Même des étrangers tels que nos frères et sœurs sénégalais, parmi eux Youssouf Ndour soutenant que « le mbalax n’est pas formaté pour l’international », sont unanimes sur cette réalité. A savoir que la musique guinéenne est mieux consommée dans le monde que d’autres genres musicaux africains. Mais les artistes guinéens sont mal renumérés. Une façon de convenir que la musique s’exporte mais pas les artistes. Qu’en dite-vous, Fadjidih ?

Il faut voir les défauts de part et d’autre. Les artistes guinéens sont assez complexés. Quelque soit notre savoir-faire devant les autres artistes africains nous nous minimisons. Nous nous manquons de confiance. La culture de la confiance intrinsèque nous fait gravement défaut, nous porte un énorme préjudice.

D’autre part nous n’avons pas des infrastructures culturelles de standard international, s’y ajoute l’absence des moyens logistiques de dernière génération en ce qui concerne la sonorisation. Il nous faut des salles de spectacle, l’État doit fournir des efforts dans ce secteur qui est agonisant. Mais les mécènes nous viennent régulièrement en aide. Je remercie au passage Benedi Records.

La Guinée était autrefois la seconde capitale de la musique africaine moderne après le Congo Zaïre. Avec nos Bembeya Jazz, Balla et ses Baladins, Doura Barry, l’International Abdoul Gadiri Diallo et le Maestro de la Musique Mandingue électrique géant de la Kora Mory Kanté, sans oublier Manfila Kanté. Avec une harmada de sonorités propres à chacune de ses icônes. Reste à savoir pourquoi leur combat n’est pas porté par vous, la relève ?

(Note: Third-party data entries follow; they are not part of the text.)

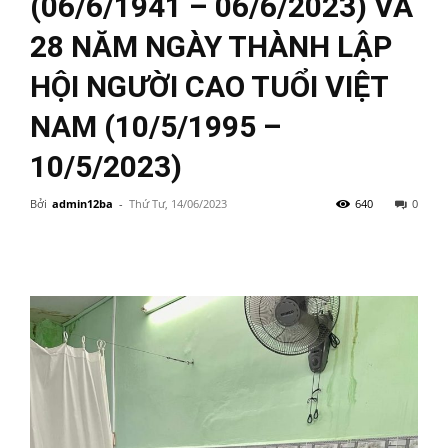
(06/6/1941 – 06/6/2023) VÀ
28 NĂM NGÀY THÀNH LẬP
HỘI NGƯỜI CAO TUỔI VIỆT
NAM (10/5/1995 –
10/5/2023)
Bởi
admin12ba
-
Thứ Tư, 14/06/2023
640
0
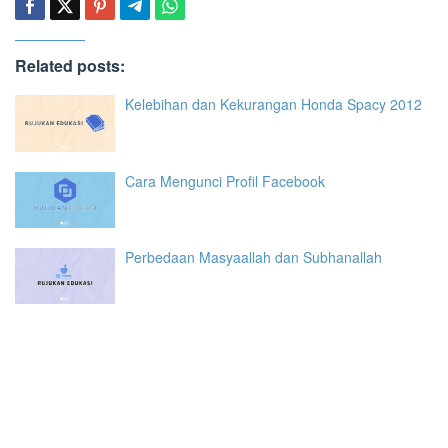
Related posts:
Kelebihan dan Kekurangan Honda Spacy 2012
Cara Mengunci Profil Facebook
Perbedaan Masyaallah dan Subhanallah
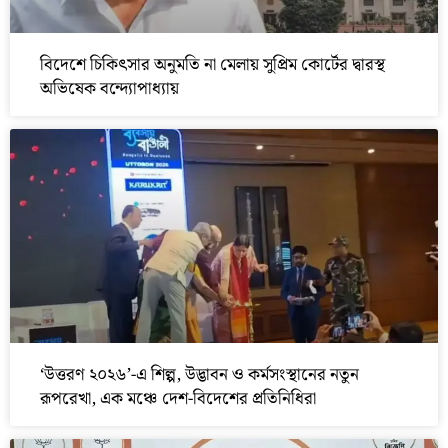
বিদেশে চিকিৎসার অনুমতি না মেলায় সুপ্রিম কোর্টের দ্বারস্থ
অভিষেক বন্দ্যোপাধ্যায়
‘উত্তরণ ২০২৬’-এ শিল্প, উদ্ভাবন ও কর্মসংস্থানের নতুন
রূপরেখা, এক মঞ্চে দেশ-বিদেশের প্রতিনিধিরা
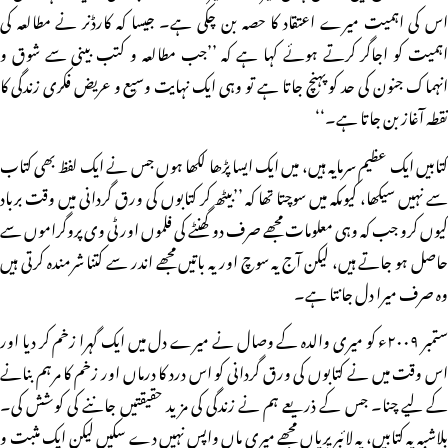
اس کی اہمیت میرے اعتقاد کا حصہ بن چکی ہے۔ جیسا کہ کارڈنر نے مطالعہ کی
اہمیت کو اجاگر کرتے ہوئے کہا ہے کہ ’’جب مطالعہ و کتب بینی سے شوق و
انہماک جنون کی حد کو پہنچ جاتا ہے تو وہی ایک نہایت وسیع و عریض فکری زندگی کا
نقطہ آغاز بن جاتا ہے۔‘‘
کتابیں ایک عظیم سرمایہ ہیں، میں ایک ایسا پڑھا لکھا ہوں جس نے ایک لفظ بھی کتاب
سے نہیں سیکھا، کیوںکہ میں سوچتا تھا کہ ’’بیٹھ کر کتابوں کی ورق گردانی میں وقت برباد
کیوں کرو جب کہ وہی معلومات مجھے صرف دو گھنٹے کی فلموں اور ٹی وی پروگراموں سے
حاصل ہو جاتے ہیں، لیکن آج یہ سوچ اور یہ باتیں مجھے اندر سے کتنا شرمندہ کرتی ہیں
وہ صرف میرا دل جانتا ہے۔
ستمبر ۲۰۰۹ء کو میری والدہ کے وصال نے میرے دل میں ایک گہرا زخم کر دیا اور
اس وقت میں نے کتابوں کی ورق گردانی کو اس درد کا درماں اور زخم کا مرہم بنانے
کے لیے چنا۔ جس کے ذریعے ہم نے زندگی کی مزید حقیقتیں جاننے کی کوشش کی۔
بلاشبہ یہ کتابیں، یہ لائبریریاں مجھے میری ماں واپس نہیں دے سکیں لیکن ایک مثبت و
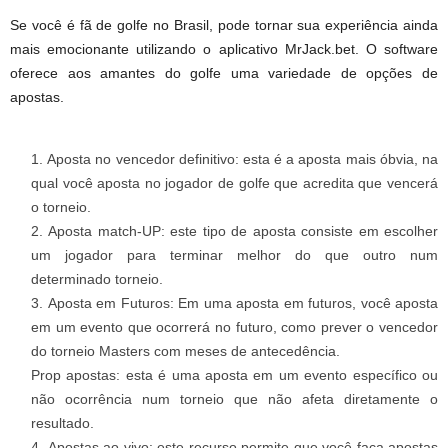
Se você é fã de golfe no Brasil, pode tornar sua experiência ainda
mais emocionante utilizando o aplicativo MrJack.bet. O software
oferece aos amantes do golfe uma variedade de opções de
apostas.
Aposta no vencedor definitivo: esta é a aposta mais óbvia, na
qual você aposta no jogador de golfe que acredita que vencerá
o torneio.
Aposta match-UP: este tipo de aposta consiste em escolher
um jogador para terminar melhor do que outro num
determinado torneio.
Aposta em Futuros: Em uma aposta em futuros, você aposta
em um evento que ocorrerá no futuro, como prever o vencedor
do torneio Masters com meses de antecedência.
Prop apostas: esta é uma aposta em um evento específico ou
não ocorrência num torneio que não afeta diretamente o
resultado.
Apostas ao vivo: este recurso permite que você faça apostas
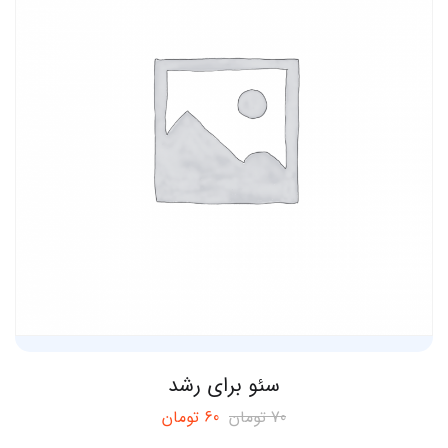
سئو برای رشد
70
تومان
60
تومان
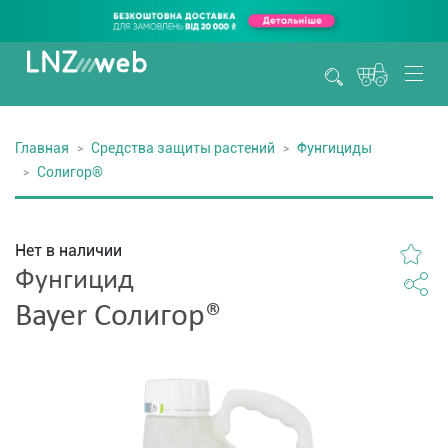
Главная
Средства защиты растений
Фунгициды
Солигор®
Нет в наличии
Фунгицид
Bayer Солигор®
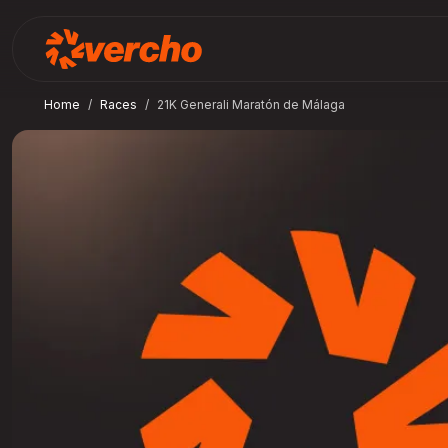
Home
Races
21K Generali Maratón de Málaga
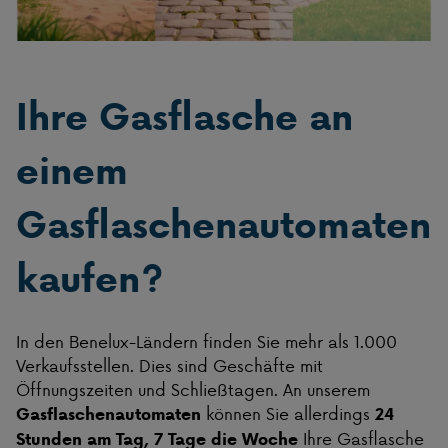
Ihre Gasflasche an
einem
Gasflaschenautomaten
kaufen?
In den Benelux-Ländern finden Sie mehr als 1.000
Verkaufsstellen. Dies sind Geschäfte mit
Öffnungszeiten und Schließtagen. An unserem
können Sie allerdings
Gasflaschenautomaten
24
Ihre Gasflasche
Stunden am Tag, 7 Tage die Woche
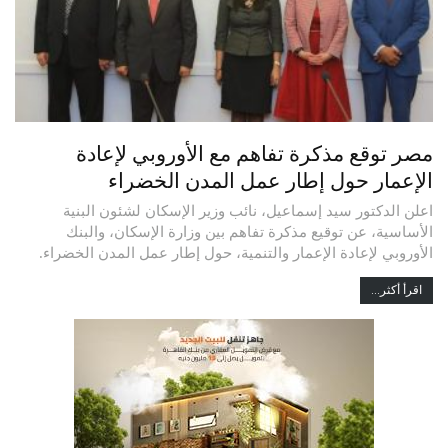
مصر توقع مذكرة تفاهم مع الأوروبي لإعادة
الإعمار حول إطار عمل المدن الخضراء
اعلن الدكتور سيد إسماعيل، نائب وزير الإسكان لشئون البنية
الأساسية، عن توقيع مذكرة تفاهم بين وزارة الإسكان، والبنك
الأوروبي لإعادة الإعمار والتنمية، حول إطار عمل المدن الخضراء.
اقرأ أكثر...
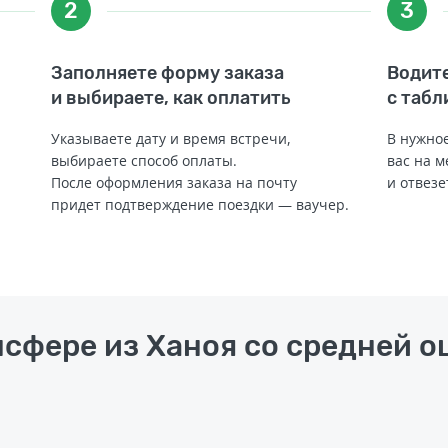
2
3
Заполняете форму заказа
Водите
и выбираете, как оплатить
с табл
Указываете дату и время встречи,
В нужное
выбираете способ оплаты.
вас на м
После оформления заказа на почту
и отвезе
придет подтверждение поездки — ваучер.
нсфере из Ханоя со средней оц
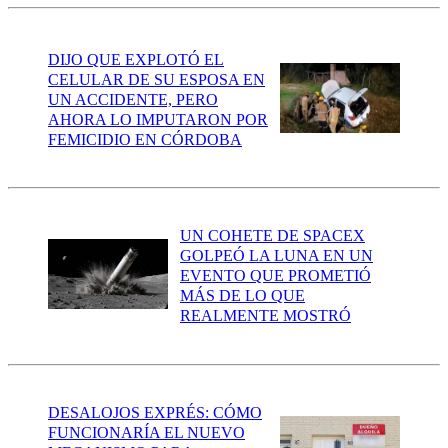
DIJO QUE EXPLOTÓ EL
CELULAR DE SU ESPOSA EN
UN ACCIDENTE, PERO
AHORA LO IMPUTARON POR
FEMICIDIO EN CÓRDOBA
UN COHETE DE SPACEX
GOLPEÓ LA LUNA EN UN
EVENTO QUE PROMETIÓ
MÁS DE LO QUE
REALMENTE MOSTRÓ
DESALOJOS EXPRÉS: CÓMO
FUNCIONARÍA EL NUEVO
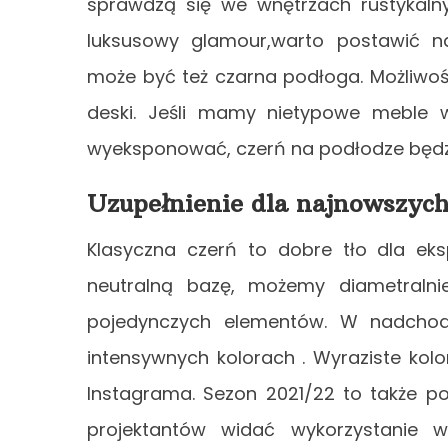
sprawdzą się we wnętrzach rustykalny
luksusowy glamour,warto postawić n
może być też czarna podłoga. Możliwośc
deski. Jeśli mamy nietypowe meble 
wyeksponować, czerń na podłodze będzi
Uzupełnienie dla najnowszyc
Klasyczna czerń to dobre tło dla ek
neutralną bazę, możemy diametralni
pojedynczych elementów. W nadcho
intensywnych kolorach . Wyraziste kolo
Instagrama. Sezon 2021/22 to także p
projektantów widać wykorzystanie wi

Quand j’ai sorti Mamilando qui est un hit guinéen avec une couleur du Fouta. Dans son ensemble l’album n’avait pas une coloration culturelle hormis le titre Mamilando, ce qui m’avait empêché de décrocher le Djimbé d’or, alors que ma production avait été la meilleure vente de l’année. Une manière d’encourager les jeunes artistes à exploiter nos sonorités musicales traditionnelles en les brassant avec la musique urbaine ou moderne. Vous n’est pas sans savoir que Gekkol qui est grand chanteur noir américain a reproduit une chanson de Balla et ses Baladins. Le morceau a marché aux États-Unis.

J’ai découvert un artiste guinéen du nom Binta Laly Saran. Une de mes collaborations basée en Europe m’en a fait la proposition d’exploiter la manière de faire de ce précurseur de la première école de la musique pastorale poulaar de Guinée. J’ai déjà en ma possession l’essentiel du répertoire de ce monsieur qui n’est plus de ce monde hélas.

Il y’en des centaines comme lui avec des gammes de symphonies à émouvoir plus d’un mélomane. Nous avons un riche patrimoine culturel. Même si les gens ne voient que le sous-sol et la végétation. Dans cinq ans le rayonnement de l’industrie discographique guinéen sera effectif. C’est une question de temps. Je vois bien la Guinée venir.

Ce sera alors une revanche pas une conquête si je comprends bien ?

( Rires )
La Guinée a déjà conquis l’Afrique au cours des années ayant suivi les indépendances. Et ça va revenir. La terre tourne.

Quelle analyse faites-vous de la situation politique sénégalaise avec la détention du maire de Dakar, Khalifa Ababacar Sall, la déportation de Wade fils, entre autres sujets d’actualité ?

Je n’ai ni les tenants ni les aboutissants. Je pense seulement que les sénégalais devraient travailler à la consolidation des acquis démocratiques. Le Sénégal a l’habitude d’aller aux urnes depuis 1940. C’est un grand pays.